San Francisco is an interesting example, since I think in many ways (OK, weather aside) it's a rather similar city to Toronto. SF proper has roughly the same population as the old city of TO, it is the centre of a large, relatively de-centralized urban region with many competing agendas, it has an extremely vibrant urban core that resisted many of the typical maladies of post-war North American cities and is now coping with the pressures of rapid population growth.
And yes, many of its public spaces are shabby. There are overhead wires on frontier-town wooden poles all over., cracked sidewalks and so on. Not so much right in the downtown core, but not far -- and in such a compact city nothing is ever very far.
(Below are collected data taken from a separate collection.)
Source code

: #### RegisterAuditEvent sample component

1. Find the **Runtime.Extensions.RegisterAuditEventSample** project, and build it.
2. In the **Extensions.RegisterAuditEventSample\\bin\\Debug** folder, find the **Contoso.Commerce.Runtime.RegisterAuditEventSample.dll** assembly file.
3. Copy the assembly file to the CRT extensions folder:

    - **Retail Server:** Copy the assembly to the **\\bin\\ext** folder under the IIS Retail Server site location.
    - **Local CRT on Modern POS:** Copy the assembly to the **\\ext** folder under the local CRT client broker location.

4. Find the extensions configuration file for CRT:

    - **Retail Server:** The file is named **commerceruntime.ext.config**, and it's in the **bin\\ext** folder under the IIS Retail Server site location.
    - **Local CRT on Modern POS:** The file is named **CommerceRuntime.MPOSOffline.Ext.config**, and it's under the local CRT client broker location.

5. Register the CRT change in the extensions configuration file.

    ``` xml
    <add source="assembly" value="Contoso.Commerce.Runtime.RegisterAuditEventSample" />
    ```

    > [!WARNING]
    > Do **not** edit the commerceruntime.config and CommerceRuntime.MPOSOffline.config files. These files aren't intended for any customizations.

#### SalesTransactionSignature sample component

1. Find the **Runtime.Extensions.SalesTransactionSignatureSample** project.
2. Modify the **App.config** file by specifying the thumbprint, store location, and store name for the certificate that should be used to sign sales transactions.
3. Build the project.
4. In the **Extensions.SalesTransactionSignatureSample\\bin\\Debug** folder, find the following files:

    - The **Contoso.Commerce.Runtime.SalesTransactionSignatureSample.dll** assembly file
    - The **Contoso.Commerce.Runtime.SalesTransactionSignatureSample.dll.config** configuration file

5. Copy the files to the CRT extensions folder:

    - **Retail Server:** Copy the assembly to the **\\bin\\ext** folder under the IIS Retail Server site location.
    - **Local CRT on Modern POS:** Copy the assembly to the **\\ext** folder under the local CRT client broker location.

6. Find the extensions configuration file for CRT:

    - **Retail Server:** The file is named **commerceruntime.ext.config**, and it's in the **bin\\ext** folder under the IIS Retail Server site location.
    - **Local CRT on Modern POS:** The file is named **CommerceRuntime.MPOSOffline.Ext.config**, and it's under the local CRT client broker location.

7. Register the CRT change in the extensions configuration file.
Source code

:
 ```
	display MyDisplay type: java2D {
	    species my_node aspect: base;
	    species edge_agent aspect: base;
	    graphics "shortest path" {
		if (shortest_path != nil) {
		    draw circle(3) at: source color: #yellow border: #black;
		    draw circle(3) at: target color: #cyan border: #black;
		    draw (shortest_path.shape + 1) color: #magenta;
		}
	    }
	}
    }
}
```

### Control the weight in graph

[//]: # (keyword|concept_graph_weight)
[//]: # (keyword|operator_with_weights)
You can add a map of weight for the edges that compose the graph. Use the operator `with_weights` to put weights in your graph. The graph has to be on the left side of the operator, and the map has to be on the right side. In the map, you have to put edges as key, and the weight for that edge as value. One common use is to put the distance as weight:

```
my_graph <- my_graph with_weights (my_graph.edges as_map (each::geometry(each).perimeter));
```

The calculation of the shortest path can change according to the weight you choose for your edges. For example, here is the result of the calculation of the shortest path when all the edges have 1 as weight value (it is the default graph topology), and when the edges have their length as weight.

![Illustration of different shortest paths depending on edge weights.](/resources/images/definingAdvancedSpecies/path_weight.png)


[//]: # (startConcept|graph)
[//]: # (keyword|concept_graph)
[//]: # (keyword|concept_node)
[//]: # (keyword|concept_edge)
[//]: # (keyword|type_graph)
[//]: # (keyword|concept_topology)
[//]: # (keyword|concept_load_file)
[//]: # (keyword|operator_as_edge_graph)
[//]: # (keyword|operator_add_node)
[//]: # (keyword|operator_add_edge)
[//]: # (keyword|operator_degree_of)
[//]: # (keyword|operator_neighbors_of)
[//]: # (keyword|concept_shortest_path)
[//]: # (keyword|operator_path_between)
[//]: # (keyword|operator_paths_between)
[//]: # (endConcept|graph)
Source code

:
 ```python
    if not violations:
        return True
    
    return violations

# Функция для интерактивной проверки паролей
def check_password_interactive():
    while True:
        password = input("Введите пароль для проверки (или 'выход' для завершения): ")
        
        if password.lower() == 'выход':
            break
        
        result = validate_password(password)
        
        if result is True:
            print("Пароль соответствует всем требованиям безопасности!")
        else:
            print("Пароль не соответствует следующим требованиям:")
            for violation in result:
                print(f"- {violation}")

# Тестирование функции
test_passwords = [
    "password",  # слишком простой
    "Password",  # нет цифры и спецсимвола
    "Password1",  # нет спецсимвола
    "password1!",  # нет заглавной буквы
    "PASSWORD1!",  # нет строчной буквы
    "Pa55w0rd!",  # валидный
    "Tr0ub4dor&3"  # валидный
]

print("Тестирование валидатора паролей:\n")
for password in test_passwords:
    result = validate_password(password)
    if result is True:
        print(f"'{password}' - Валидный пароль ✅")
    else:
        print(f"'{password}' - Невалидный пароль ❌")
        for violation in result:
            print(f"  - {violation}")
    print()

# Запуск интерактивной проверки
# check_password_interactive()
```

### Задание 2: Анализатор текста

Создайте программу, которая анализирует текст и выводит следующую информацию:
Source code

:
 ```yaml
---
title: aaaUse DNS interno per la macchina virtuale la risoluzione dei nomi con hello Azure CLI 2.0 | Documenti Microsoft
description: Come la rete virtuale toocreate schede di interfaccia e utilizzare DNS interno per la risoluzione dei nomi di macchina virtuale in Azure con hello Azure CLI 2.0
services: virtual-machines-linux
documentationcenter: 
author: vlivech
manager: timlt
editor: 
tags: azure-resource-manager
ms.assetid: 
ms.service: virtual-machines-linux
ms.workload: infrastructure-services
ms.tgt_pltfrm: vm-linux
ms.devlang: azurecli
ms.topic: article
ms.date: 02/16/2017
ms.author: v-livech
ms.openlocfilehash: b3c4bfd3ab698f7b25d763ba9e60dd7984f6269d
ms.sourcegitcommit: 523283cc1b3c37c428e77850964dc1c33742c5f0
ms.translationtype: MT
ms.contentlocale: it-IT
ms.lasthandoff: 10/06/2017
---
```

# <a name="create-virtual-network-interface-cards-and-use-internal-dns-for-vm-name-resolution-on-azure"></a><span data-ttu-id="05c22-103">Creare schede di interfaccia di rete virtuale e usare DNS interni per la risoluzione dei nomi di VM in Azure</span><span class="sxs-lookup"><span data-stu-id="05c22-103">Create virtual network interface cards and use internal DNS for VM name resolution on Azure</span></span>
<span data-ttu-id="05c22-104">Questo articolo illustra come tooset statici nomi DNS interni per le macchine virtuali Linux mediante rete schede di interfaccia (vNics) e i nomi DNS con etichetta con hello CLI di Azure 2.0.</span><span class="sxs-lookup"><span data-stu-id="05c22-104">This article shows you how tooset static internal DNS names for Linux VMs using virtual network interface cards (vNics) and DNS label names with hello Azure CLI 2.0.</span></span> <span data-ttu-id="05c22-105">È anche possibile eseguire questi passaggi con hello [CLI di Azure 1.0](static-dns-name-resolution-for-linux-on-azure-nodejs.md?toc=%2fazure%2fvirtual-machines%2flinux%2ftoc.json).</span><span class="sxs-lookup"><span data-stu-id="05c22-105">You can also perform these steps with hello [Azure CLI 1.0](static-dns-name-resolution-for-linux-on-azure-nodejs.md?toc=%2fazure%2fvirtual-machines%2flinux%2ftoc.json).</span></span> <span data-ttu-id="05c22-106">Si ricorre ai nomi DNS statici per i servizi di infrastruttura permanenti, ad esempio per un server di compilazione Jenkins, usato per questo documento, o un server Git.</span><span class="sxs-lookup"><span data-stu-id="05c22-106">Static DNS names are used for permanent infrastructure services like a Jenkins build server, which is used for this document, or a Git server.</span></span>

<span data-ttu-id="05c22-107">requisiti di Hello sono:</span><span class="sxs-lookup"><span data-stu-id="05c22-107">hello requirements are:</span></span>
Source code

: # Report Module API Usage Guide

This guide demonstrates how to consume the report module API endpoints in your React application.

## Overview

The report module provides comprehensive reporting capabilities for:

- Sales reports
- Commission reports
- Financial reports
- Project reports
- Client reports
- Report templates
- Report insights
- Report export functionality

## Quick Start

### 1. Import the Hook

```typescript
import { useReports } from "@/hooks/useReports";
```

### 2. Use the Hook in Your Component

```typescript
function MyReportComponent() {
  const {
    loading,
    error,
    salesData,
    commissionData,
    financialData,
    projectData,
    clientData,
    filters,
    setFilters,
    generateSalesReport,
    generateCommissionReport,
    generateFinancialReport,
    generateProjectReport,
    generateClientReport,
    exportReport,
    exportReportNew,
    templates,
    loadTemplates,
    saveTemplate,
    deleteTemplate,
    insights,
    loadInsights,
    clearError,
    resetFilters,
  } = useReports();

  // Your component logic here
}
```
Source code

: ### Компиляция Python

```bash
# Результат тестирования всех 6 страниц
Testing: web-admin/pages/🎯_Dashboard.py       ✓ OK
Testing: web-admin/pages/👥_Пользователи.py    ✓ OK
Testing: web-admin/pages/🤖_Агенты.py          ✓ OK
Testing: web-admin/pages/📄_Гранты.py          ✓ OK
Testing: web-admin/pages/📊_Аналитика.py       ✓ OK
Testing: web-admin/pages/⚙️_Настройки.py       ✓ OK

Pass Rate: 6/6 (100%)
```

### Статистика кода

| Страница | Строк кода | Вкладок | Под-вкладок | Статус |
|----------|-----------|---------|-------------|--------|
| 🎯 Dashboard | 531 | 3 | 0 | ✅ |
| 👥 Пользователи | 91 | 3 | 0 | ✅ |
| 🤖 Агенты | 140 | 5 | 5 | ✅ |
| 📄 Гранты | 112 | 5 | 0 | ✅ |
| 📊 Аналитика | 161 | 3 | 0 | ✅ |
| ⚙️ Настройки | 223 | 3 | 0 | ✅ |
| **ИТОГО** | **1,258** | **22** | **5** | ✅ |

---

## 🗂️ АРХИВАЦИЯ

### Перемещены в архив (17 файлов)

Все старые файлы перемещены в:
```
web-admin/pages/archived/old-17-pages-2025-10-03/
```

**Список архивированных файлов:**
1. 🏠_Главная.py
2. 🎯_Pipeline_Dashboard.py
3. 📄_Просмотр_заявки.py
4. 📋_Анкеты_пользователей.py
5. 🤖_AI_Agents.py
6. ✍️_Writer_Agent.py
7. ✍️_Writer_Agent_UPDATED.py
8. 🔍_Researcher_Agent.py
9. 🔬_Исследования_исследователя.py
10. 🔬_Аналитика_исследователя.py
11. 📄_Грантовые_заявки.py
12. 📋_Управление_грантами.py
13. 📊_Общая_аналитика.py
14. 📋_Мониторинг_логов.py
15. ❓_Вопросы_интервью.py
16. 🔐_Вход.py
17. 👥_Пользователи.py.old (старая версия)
The other factor worth noting is that SF has a degree of visible poverty that's actually hard to imagine if you haven't spent time there. Walk 60 seconds west from Union Square along Geary (not an exaggeration) and you will be face to face with one of the roughest urban environments in any North American city centre. It makes the Downtown East Side in Vancouver seem pretty manageable. There are tiny pockets of improvement but they are just that, pockets, in a vast landscape of decay. That even the most progressive big city in the US has left this unaddressed for so long will make you question a lot of things about our southern neighbor.
Some years ago the plaza in front of the Ferry Building, on the Embarcadero, was fixed up into a nice park with space for a farmers' market. It's a huge success, but for the fact that about a third of the space is used as a near-permanent encampment for the homeless.
I don't mean this to excuse Toronto's shabbiness in many places at all. When SF does fix things up, for example along the newish Third St light-rail line and, relatedly, around Mission Bay, the results can be gorgeous: nice sidewalks, buried wires, successful street trees, and all the rest. We could learn from that. On the whole, however, I would hesitate to say SF is a city we should be emulating too closely.
Boston on the other hand has a lot to teach us (and others) about maintaining beautiful public spaces.